New copper(i) complexes of bulky 5-substituted-2-iminopyrrolyl ligands as catalysts for azide–alkyne cycloaddition

Abstract

Five dinuclear copper(I) complexes of the type [Cu{κN,κN′-5-R-NC₄H₂-2-C(H)N(2,6-iPr₂C₆H₃)}]₂ (1a–e; R = 2,4,6-iPr₃C₆H₂ (a), R = 2,6-Me₂C₆H₃ (b), R = 3,5-(CF₃)₂C₆H₃ (c), R = 2,6-(OMe)₂C₆H₂ (d), R = CPh₃ (e)) were prepared by the reaction of the respective 5-R-2-iminopyrrolyl potassium salts KLa–e and [Cu(NCMe)₄]BF₄ in moderate yields. These new copper(I) complexes were characterized by NMR spectroscopy, elemental analysis and, in selected cases, by single crystal X-ray diffraction and their structural and electronic features further analyzed by DFT calculations and cyclic voltammetry, respectively. X-ray diffraction studies reveal dimeric Cu structures assembled by 2-iminopyrrolyl bridging ligands adopting a transoid conformation (complexes 1a and 1d), while complexes 1c and 1e displayed a cisoid conformation of those moieties, with respect to the Cu(I) centers. Additionally, VT-¹H NMR and ¹H–¹H NOESY NMR experiments on complexes 1a–e exhibited complex fluxional processes in solution, assigned to a conformational inversion of the respective Cu₂N₄C₄ metallacycles in all complexes but 1c, accompanied by a cisoid–transoid isomerization in the cases of complexes 1d,e. The Cu(I) complexes were also analyzed by cyclic voltammetry, where all complexes exhibit two oxidation processes, where the first oxidation is reversible, with the exception of 1b and 1c, which also show the highest oxidation potentials.
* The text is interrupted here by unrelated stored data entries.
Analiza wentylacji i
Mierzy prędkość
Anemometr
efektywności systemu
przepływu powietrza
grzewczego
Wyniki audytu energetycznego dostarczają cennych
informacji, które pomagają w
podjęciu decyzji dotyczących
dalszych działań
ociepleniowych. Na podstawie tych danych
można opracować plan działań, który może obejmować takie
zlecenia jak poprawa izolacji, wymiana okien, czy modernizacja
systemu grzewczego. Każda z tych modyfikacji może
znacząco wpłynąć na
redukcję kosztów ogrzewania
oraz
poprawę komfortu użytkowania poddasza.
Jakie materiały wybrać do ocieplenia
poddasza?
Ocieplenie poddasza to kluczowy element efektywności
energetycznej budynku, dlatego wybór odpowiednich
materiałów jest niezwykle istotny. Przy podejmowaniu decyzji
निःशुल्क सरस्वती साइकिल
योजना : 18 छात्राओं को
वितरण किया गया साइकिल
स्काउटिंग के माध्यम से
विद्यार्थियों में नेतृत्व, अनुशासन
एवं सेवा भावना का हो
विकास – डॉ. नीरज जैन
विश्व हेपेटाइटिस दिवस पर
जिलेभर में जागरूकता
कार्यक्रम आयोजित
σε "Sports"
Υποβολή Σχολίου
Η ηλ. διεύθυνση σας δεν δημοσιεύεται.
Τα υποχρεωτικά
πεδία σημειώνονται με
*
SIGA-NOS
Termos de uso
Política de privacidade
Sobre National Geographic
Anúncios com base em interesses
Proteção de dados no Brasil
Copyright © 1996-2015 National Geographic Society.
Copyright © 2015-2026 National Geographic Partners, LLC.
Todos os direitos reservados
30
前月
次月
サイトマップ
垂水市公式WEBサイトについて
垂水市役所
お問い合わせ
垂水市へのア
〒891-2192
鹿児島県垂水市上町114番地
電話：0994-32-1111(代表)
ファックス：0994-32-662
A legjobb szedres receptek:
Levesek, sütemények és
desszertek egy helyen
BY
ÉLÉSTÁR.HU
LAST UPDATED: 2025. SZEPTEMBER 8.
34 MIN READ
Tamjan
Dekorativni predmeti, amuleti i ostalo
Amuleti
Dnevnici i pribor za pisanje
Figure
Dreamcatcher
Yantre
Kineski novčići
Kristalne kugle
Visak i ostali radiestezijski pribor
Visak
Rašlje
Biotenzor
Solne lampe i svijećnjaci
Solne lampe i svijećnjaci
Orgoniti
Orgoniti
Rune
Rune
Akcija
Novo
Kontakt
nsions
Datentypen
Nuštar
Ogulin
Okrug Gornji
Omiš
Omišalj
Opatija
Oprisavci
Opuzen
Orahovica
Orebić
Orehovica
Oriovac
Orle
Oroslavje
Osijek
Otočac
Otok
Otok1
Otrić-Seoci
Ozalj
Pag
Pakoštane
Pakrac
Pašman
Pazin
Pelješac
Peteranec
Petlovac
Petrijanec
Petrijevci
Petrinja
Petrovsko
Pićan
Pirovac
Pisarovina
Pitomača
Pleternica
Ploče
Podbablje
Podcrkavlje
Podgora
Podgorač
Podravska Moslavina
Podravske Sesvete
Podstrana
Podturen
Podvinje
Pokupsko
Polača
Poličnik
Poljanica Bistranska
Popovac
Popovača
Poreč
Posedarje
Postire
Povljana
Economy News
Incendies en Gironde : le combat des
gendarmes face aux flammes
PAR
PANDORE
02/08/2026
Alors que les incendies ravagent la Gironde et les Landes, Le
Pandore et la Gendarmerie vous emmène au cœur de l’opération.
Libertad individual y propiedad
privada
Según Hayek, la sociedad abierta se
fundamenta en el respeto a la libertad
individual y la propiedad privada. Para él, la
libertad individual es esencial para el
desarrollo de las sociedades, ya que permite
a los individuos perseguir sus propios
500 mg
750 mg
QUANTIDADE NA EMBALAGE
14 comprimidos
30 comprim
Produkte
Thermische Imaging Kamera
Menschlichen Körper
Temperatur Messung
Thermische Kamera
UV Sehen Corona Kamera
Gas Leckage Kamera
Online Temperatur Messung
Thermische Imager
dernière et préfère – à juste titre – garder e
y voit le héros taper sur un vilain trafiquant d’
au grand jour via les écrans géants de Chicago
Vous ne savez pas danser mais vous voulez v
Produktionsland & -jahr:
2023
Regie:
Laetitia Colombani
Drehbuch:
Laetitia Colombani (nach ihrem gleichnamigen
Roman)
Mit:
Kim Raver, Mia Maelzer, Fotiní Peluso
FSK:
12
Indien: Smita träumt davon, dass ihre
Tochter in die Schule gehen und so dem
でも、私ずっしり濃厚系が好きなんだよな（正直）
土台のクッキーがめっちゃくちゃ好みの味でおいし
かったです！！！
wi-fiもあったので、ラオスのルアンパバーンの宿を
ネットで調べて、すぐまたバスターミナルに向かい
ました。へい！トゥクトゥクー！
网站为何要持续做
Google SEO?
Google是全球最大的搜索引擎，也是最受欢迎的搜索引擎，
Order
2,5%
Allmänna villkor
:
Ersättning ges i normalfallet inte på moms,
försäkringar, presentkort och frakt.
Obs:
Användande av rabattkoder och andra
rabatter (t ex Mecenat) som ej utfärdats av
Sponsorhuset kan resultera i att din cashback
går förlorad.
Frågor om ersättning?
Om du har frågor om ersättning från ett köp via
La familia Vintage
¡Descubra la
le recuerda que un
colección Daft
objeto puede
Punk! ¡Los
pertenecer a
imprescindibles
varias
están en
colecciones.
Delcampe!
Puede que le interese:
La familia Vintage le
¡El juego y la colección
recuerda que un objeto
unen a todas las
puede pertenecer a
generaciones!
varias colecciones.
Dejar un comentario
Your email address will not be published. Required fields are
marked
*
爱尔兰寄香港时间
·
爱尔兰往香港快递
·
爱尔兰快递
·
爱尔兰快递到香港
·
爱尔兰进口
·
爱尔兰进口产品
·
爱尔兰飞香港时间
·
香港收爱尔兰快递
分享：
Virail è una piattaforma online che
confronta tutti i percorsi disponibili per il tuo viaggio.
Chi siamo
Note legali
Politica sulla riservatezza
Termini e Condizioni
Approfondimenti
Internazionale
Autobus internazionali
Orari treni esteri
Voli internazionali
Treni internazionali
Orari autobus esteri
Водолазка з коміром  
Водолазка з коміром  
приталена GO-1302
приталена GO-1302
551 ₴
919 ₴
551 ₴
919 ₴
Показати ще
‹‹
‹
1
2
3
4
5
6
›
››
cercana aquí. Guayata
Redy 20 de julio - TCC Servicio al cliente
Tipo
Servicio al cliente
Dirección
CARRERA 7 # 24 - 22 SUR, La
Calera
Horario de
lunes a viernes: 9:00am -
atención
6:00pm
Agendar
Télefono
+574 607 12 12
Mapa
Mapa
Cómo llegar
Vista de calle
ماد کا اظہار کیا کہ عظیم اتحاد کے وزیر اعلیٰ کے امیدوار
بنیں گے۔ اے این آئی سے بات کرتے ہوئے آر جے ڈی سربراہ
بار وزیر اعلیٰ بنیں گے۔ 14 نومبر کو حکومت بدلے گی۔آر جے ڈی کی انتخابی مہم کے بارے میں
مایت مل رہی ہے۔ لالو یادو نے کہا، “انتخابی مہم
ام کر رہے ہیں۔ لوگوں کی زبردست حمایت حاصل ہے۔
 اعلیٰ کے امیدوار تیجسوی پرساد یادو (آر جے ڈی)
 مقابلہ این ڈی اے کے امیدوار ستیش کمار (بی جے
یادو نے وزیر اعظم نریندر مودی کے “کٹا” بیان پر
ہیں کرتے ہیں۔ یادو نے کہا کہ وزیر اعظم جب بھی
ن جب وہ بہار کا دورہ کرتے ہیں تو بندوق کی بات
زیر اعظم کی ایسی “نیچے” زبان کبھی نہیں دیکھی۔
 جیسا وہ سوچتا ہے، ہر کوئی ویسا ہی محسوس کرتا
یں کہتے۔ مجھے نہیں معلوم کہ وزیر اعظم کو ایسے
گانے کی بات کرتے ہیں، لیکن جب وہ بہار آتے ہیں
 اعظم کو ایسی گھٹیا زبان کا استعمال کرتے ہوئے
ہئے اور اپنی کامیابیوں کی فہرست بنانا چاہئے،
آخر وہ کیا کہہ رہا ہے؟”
The oxidation potentials follow clear trends related to the structural parameters of the complexes, in particular the Cu⋯Cu distance and the Cu₂N₄C₄ macrocycles torsion angles. All new 5-substituted-2-iminopyrrolyl Cu(I) complexes 1a–e served as catalysts for azide–alkyne cycloaddition (CuAAC) reactions, being able to generate the respective 1,2,3-triazole products in yields as high as 82% and turnover frequencies (TOFs) as high as 859 h⁻¹, after optimizing the conditions. The activity, as measured by the TOF, is in accordance with the oxidation potential of the corresponding complexes, the easier the oxidation, the higher the TOF value. Complex 1-H, where R = H, proved to be a poor catalyst for the same reactions, indicating that the 5-substitution in the ligand framework is crucial in stabilizing any potential catalytic species.